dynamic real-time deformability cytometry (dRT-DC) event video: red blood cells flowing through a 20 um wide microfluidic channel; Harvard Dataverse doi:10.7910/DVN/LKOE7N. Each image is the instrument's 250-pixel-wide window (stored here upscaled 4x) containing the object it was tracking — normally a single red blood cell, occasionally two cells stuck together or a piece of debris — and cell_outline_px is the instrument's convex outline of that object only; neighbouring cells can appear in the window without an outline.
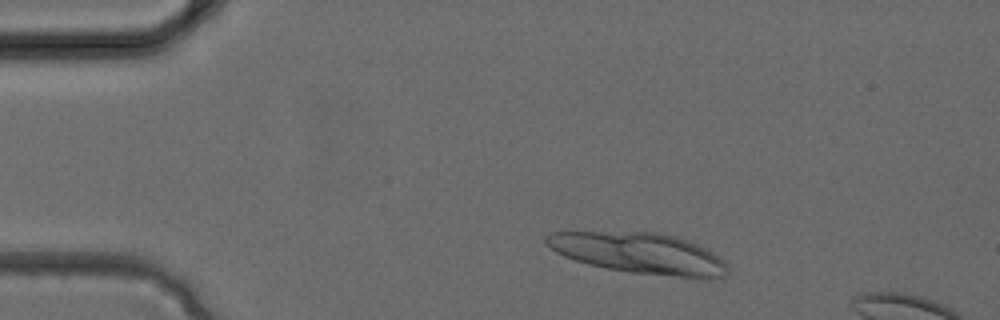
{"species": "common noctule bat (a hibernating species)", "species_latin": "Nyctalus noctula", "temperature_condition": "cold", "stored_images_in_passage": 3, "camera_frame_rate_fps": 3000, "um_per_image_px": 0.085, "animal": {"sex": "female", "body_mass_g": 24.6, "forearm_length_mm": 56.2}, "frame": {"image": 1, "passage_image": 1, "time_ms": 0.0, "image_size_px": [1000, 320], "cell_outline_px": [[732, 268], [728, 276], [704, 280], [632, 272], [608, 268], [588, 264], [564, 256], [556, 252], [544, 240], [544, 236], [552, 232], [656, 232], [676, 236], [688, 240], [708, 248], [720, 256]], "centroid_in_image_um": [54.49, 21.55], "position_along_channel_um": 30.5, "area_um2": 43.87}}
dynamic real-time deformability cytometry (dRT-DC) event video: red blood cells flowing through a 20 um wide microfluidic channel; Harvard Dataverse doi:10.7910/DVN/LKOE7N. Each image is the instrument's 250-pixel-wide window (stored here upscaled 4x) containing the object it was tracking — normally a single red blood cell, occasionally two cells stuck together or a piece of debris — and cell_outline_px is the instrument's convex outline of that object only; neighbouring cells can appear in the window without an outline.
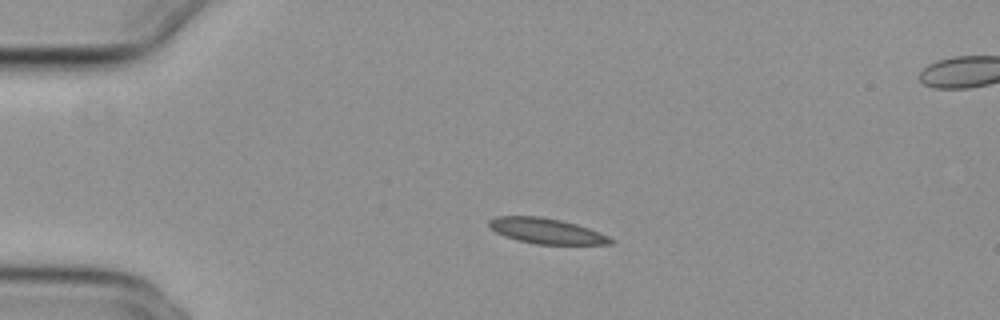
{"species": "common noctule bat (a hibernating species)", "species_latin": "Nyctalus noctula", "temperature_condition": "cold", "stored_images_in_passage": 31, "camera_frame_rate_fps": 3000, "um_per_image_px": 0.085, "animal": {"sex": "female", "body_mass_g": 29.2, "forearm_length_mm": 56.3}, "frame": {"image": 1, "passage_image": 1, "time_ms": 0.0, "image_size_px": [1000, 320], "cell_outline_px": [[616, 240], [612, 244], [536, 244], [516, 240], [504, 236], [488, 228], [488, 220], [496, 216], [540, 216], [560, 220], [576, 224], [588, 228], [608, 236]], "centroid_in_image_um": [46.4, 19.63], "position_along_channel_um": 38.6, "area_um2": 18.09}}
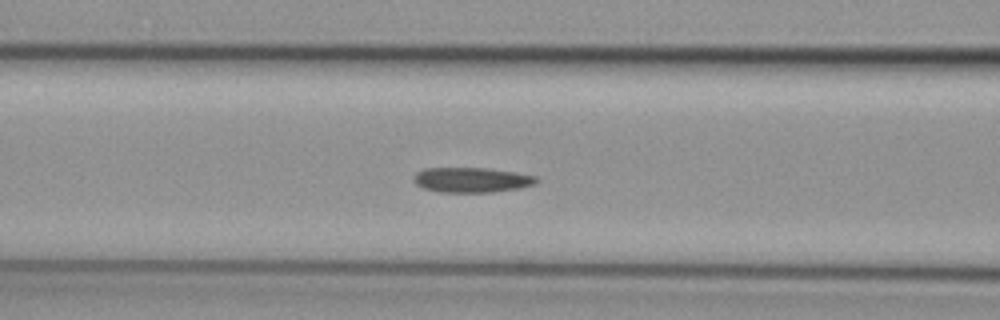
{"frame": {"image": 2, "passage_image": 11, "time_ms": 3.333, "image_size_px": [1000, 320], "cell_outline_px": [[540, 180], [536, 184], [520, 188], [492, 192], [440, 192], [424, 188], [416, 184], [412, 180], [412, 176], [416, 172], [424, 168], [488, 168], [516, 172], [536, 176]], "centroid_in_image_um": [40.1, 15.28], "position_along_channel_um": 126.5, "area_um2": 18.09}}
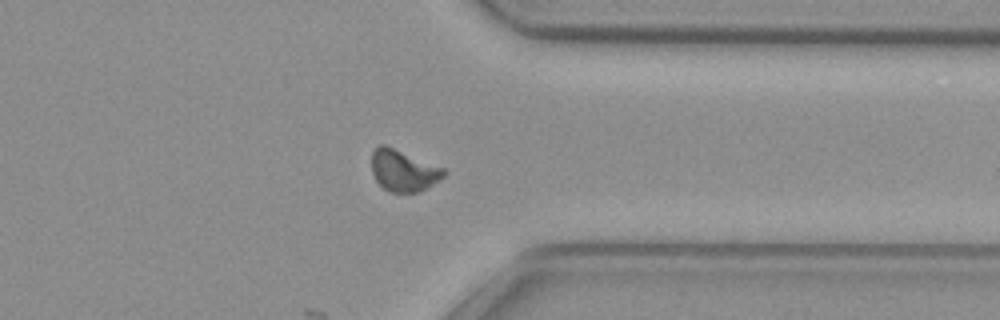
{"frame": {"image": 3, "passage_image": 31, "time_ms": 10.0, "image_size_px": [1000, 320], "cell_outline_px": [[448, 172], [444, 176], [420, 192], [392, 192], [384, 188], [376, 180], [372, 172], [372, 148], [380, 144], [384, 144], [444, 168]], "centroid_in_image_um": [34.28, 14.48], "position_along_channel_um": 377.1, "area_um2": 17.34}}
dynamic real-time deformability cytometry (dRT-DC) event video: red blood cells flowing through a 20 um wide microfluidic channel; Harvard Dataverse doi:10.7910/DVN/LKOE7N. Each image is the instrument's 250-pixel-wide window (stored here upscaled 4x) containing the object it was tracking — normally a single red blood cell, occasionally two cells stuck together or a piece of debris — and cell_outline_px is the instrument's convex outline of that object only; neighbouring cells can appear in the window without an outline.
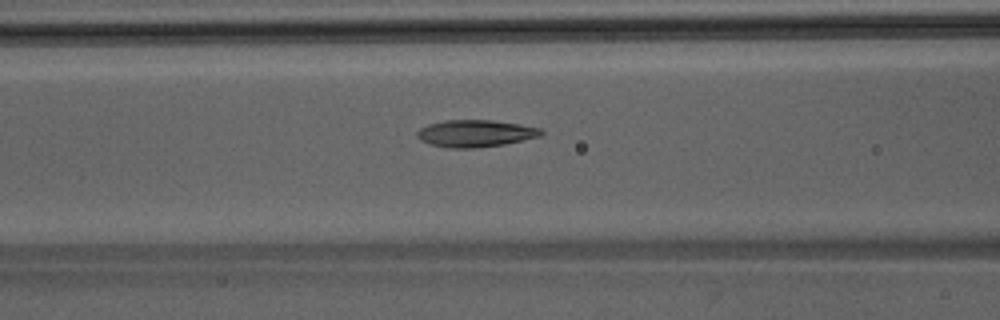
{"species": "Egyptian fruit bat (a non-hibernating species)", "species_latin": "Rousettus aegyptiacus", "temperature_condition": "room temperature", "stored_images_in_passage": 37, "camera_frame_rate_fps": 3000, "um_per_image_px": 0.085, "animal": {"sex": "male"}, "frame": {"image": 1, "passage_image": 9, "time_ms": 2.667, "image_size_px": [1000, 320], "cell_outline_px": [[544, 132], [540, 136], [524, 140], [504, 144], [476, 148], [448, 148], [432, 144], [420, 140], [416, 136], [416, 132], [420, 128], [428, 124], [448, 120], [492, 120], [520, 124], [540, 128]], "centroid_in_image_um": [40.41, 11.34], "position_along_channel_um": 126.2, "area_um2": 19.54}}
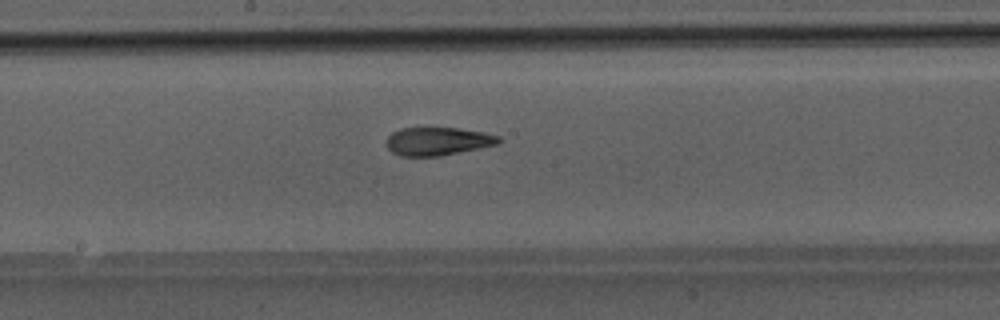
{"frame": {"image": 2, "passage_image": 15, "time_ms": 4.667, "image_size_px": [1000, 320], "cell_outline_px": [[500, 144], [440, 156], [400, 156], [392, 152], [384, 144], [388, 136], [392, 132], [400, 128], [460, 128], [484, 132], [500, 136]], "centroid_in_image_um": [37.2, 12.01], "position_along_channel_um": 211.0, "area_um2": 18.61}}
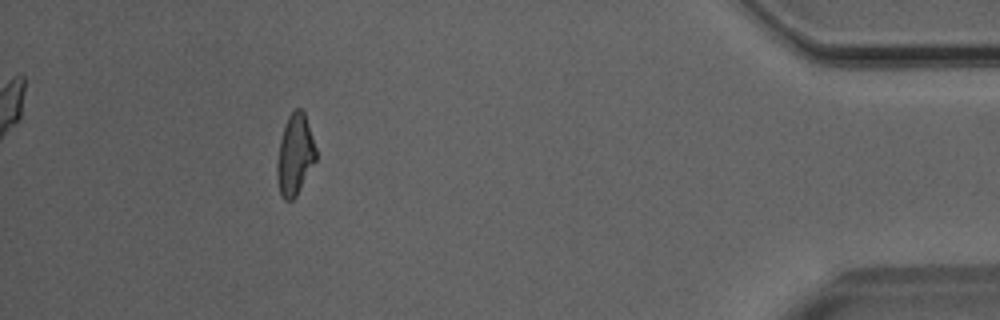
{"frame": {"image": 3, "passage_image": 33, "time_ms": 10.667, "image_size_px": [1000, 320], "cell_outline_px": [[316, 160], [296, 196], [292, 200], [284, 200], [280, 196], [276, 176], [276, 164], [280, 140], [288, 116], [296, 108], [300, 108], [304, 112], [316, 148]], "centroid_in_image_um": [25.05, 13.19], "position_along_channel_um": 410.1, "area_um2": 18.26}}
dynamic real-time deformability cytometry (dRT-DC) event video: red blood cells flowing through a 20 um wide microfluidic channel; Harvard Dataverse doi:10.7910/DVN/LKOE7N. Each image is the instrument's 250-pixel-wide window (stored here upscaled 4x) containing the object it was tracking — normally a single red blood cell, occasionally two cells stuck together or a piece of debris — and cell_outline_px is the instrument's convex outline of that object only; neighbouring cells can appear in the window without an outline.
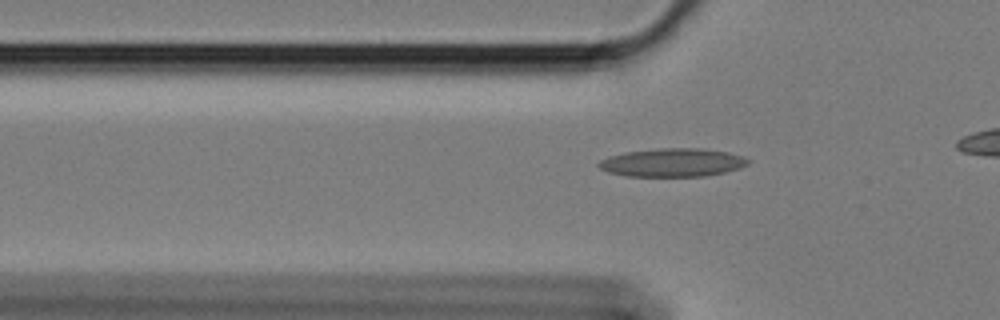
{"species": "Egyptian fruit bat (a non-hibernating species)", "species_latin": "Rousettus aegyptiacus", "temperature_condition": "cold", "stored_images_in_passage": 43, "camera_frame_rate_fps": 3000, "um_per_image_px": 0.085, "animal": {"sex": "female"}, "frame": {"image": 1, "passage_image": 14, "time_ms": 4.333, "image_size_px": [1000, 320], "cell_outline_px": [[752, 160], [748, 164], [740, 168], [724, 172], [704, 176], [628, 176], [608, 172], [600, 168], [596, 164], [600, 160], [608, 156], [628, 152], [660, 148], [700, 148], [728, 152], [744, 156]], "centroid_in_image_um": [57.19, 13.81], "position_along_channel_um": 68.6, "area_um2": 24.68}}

JOB:
All of the entries above should be copied exactly, except for the pictures.

WORKED SOLUTION:
dynamic real-time deformability cytometry (dRT-DC) event video: red blood cells flowing through a 20 um wide microfluidic channel; Harvard Dataverse doi:10.7910/DVN/LKOE7N. Each image is the instrument's 250-pixel-wide window (stored here upscaled 4x) containing the object it was tracking — normally a single red blood cell, occasionally two cells stuck together or a piece of debris — and cell_outline_px is the instrument's convex outline of that object only; neighbouring cells can appear in the window without an outline.
{"species": "common noctule bat (a hibernating species)", "species_latin": "Nyctalus noctula", "temperature_condition": "cold", "stored_images_in_passage": 3, "camera_frame_rate_fps": 3000, "um_per_image_px": 0.085, "animal": {"sex": "female", "body_mass_g": 24.6, "forearm_length_mm": 56.2}, "frame": {"image": 1, "passage_image": 1, "time_ms": 0.0, "image_size_px": [1000, 320], "cell_outline_px": [[732, 268], [728, 276], [704, 280], [632, 272], [608, 268], [588, 264], [564, 256], [556, 252], [544, 240], [544, 236], [552, 232], [656, 232], [676, 236], [688, 240], [708, 248], [720, 256]], "centroid_in_image_um": [54.49, 21.55], "position_along_channel_um": 30.5, "area_um2": 43.87}}
dynamic real-time deformability cytometry (dRT-DC) event video: red blood cells flowing through a 20 um wide microfluidic channel; Harvard Dataverse doi:10.7910/DVN/LKOE7N. Each image is the instrument's 250-pixel-wide window (stored here upscaled 4x) containing the object it was tracking — normally a single red blood cell, occasionally two cells stuck together or a piece of debris — and cell_outline_px is the instrument's convex outline of that object only; neighbouring cells can appear in the window without an outline.
{"species": "common noctule bat (a hibernating species)", "species_latin": "Nyctalus noctula", "temperature_condition": "cold", "stored_images_in_passage": 31, "camera_frame_rate_fps": 3000, "um_per_image_px": 0.085, "animal": {"sex": "female", "body_mass_g": 29.2, "forearm_length_mm": 56.3}, "frame": {"image": 1, "passage_image": 1, "time_ms": 0.0, "image_size_px": [1000, 320], "cell_outline_px": [[616, 240], [612, 244], [536, 244], [516, 240], [504, 236], [488, 228], [488, 220], [496, 216], [540, 216], [560, 220], [576, 224], [588, 228], [608, 236]], "centroid_in_image_um": [46.4, 19.63], "position_along_channel_um": 38.6, "area_um2": 18.09}}
{"frame": {"image": 2, "passage_image": 11, "time_ms": 3.333, "image_size_px": [1000, 320], "cell_outline_px": [[540, 180], [536, 184], [520, 188], [492, 192], [440, 192], [424, 188], [416, 184], [412, 180], [412, 176], [416, 172], [424, 168], [488, 168], [516, 172], [536, 176]], "centroid_in_image_um": [40.1, 15.28], "position_along_channel_um": 126.5, "area_um2": 18.09}}
{"frame": {"image": 3, "passage_image": 31, "time_ms": 10.0, "image_size_px": [1000, 320], "cell_outline_px": [[448, 172], [444, 176], [420, 192], [392, 192], [384, 188], [376, 180], [372, 172], [372, 148], [380, 144], [384, 144], [444, 168]], "centroid_in_image_um": [34.28, 14.48], "position_along_channel_um": 377.1, "area_um2": 17.34}}
dynamic real-time deformability cytometry (dRT-DC) event video: red blood cells flowing through a 20 um wide microfluidic channel; Harvard Dataverse doi:10.7910/DVN/LKOE7N. Each image is the instrument's 250-pixel-wide window (stored here upscaled 4x) containing the object it was tracking — normally a single red blood cell, occasionally two cells stuck together or a piece of debris — and cell_outline_px is the instrument's convex outline of that object only; neighbouring cells can appear in the window without an outline.
{"species": "Egyptian fruit bat (a non-hibernating species)", "species_latin": "Rousettus aegyptiacus", "temperature_condition": "room temperature", "stored_images_in_passage": 37, "camera_frame_rate_fps": 3000, "um_per_image_px": 0.085, "animal": {"sex": "male"}, "frame": {"image": 1, "passage_image": 9, "time_ms": 2.667, "image_size_px": [1000, 320], "cell_outline_px": [[544, 132], [540, 136], [524, 140], [504, 144], [476, 148], [448, 148], [432, 144], [420, 140], [416, 136], [416, 132], [420, 128], [428, 124], [448, 120], [492, 120], [520, 124], [540, 128]], "centroid_in_image_um": [40.41, 11.34], "position_along_channel_um": 126.2, "area_um2": 19.54}}
{"frame": {"image": 2, "passage_image": 15, "time_ms": 4.667, "image_size_px": [1000, 320], "cell_outline_px": [[500, 144], [440, 156], [400, 156], [392, 152], [384, 144], [388, 136], [392, 132], [400, 128], [460, 128], [484, 132], [500, 136]], "centroid_in_image_um": [37.2, 12.01], "position_along_channel_um": 211.0, "area_um2": 18.61}}
{"frame": {"image": 3, "passage_image": 33, "time_ms": 10.667, "image_size_px": [1000, 320], "cell_outline_px": [[316, 160], [296, 196], [292, 200], [284, 200], [280, 196], [276, 176], [276, 164], [280, 140], [288, 116], [296, 108], [300, 108], [304, 112], [316, 148]], "centroid_in_image_um": [25.05, 13.19], "position_along_channel_um": 410.1, "area_um2": 18.26}}
dynamic real-time deformability cytometry (dRT-DC) event video: red blood cells flowing through a 20 um wide microfluidic channel; Harvard Dataverse doi:10.7910/DVN/LKOE7N. Each image is the instrument's 250-pixel-wide window (stored here upscaled 4x) containing the object it was tracking — normally a single red blood cell, occasionally two cells stuck together or a piece of debris — and cell_outline_px is the instrument's convex outline of that object only; neighbouring cells can appear in the window without an outline.
{"species": "Egyptian fruit bat (a non-hibernating species)", "species_latin": "Rousettus aegyptiacus", "temperature_condition": "cold", "stored_images_in_passage": 43, "camera_frame_rate_fps": 3000, "um_per_image_px": 0.085, "animal": {"sex": "female"}, "frame": {"image": 1, "passage_image": 14, "time_ms": 4.333, "image_size_px": [1000, 320], "cell_outline_px": [[752, 160], [748, 164], [740, 168], [724, 172], [704, 176], [628, 176], [608, 172], [600, 168], [596, 164], [600, 160], [608, 156], [628, 152], [660, 148], [700, 148], [728, 152], [744, 156]], "centroid_in_image_um": [57.19, 13.81], "position_along_channel_um": 68.6, "area_um2": 24.68}}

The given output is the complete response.